Exercise brief: Using the listing below, retype exactly the lines starting at the one with "left knee: (475, 1122, -9)" and ending at the one with "right ankle: (684, 1212, 12)", and include both.

*** Opening of Records shown ***

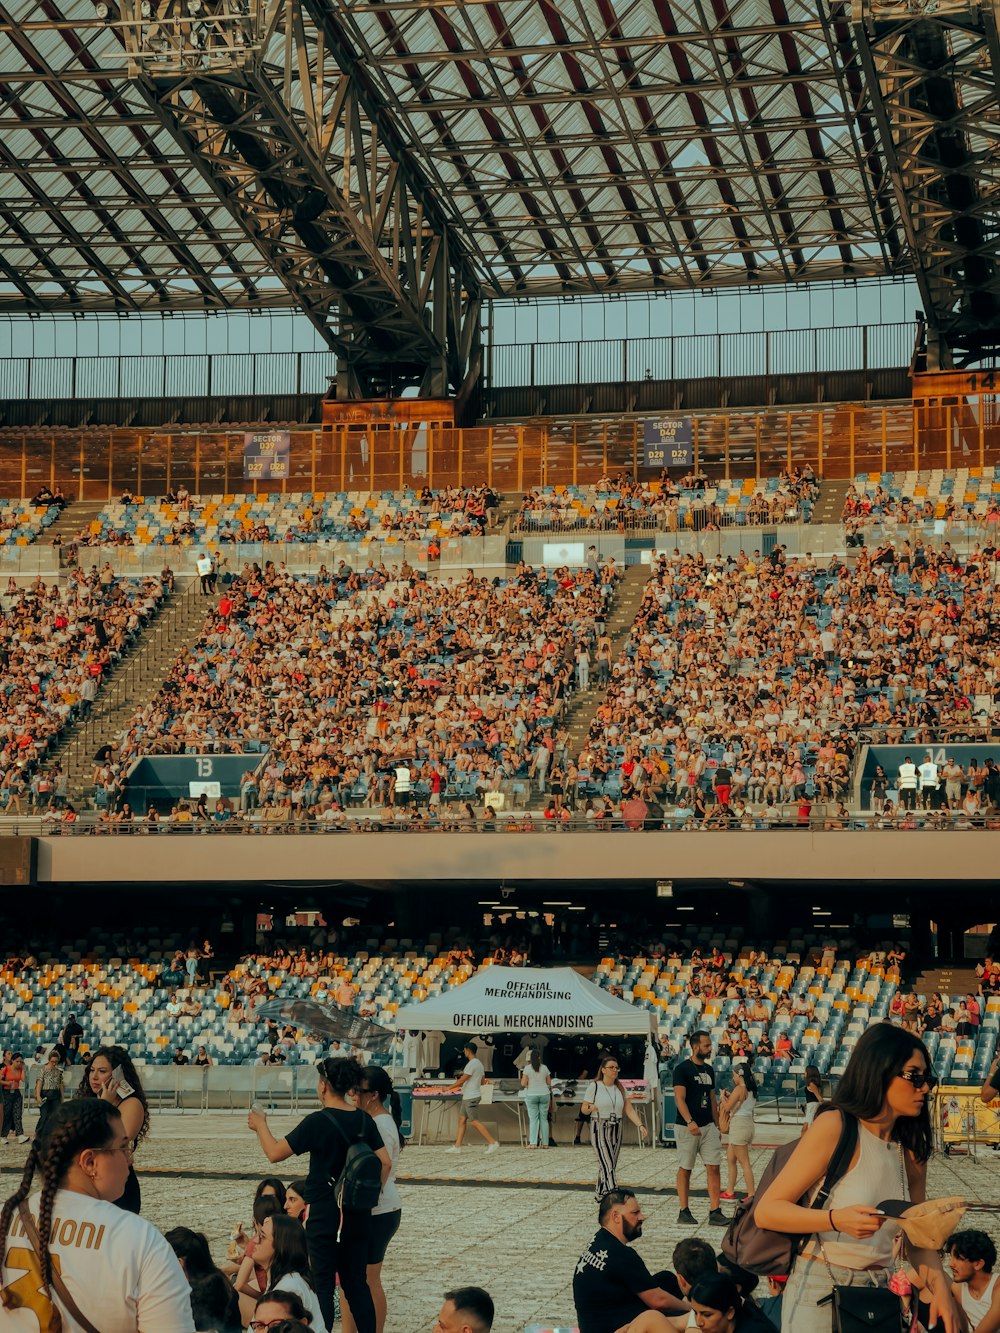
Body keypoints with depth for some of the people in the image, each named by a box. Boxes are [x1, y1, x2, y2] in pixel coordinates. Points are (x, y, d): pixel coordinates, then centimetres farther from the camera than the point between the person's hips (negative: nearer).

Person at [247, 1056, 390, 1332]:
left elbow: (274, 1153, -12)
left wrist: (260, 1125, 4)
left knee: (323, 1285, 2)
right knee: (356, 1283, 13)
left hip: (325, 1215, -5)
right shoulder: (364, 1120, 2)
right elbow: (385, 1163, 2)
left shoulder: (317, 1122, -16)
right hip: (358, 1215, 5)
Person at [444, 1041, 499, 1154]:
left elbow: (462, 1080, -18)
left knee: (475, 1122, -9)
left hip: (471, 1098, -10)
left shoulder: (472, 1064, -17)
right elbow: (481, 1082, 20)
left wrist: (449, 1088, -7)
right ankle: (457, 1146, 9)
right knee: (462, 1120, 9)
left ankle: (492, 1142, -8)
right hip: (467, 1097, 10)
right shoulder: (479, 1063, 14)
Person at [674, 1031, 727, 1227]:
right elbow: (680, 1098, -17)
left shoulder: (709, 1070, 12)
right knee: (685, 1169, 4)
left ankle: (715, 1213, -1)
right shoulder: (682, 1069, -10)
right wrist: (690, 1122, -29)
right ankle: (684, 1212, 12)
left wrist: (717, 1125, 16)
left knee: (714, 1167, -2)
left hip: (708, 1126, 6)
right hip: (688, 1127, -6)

*** Close of Records shown ***
*** Opening of Records shown ***

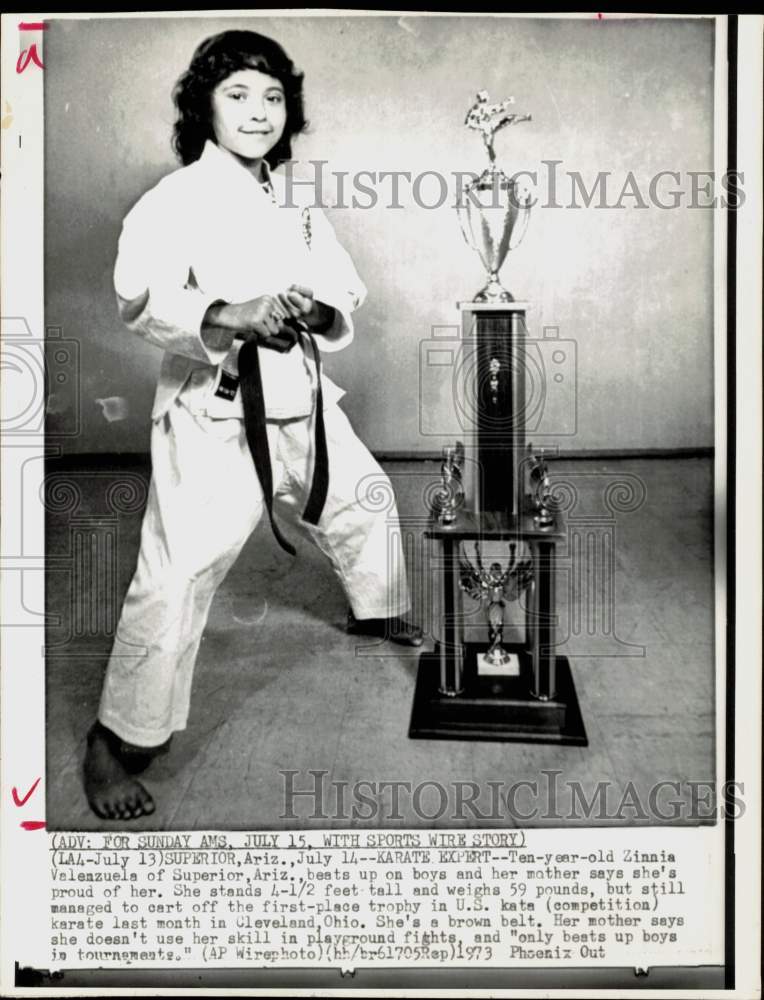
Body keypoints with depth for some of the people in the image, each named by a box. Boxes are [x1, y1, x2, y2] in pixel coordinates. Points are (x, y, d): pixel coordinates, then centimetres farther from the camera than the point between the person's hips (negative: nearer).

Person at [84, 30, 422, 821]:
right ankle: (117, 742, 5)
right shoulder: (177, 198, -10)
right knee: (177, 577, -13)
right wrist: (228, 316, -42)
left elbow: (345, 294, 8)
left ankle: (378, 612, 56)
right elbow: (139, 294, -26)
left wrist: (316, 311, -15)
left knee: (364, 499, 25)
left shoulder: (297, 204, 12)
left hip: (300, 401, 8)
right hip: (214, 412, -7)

*** Close of Records shown ***

Expected answer:
left knee: (475, 1122, -9)
left hip: (471, 1098, -10)
left shoulder: (472, 1064, -17)
right elbow: (481, 1082, 20)
left wrist: (449, 1088, -7)
right ankle: (457, 1146, 9)
right knee: (462, 1120, 9)
left ankle: (492, 1142, -8)
right hip: (467, 1097, 10)
right shoulder: (479, 1063, 14)
Person at [674, 1031, 727, 1227]:
right elbow: (680, 1098, -17)
left shoulder: (709, 1070, 12)
right knee: (685, 1169, 4)
left ankle: (715, 1213, -1)
right shoulder: (682, 1069, -10)
right wrist: (690, 1122, -29)
right ankle: (684, 1212, 12)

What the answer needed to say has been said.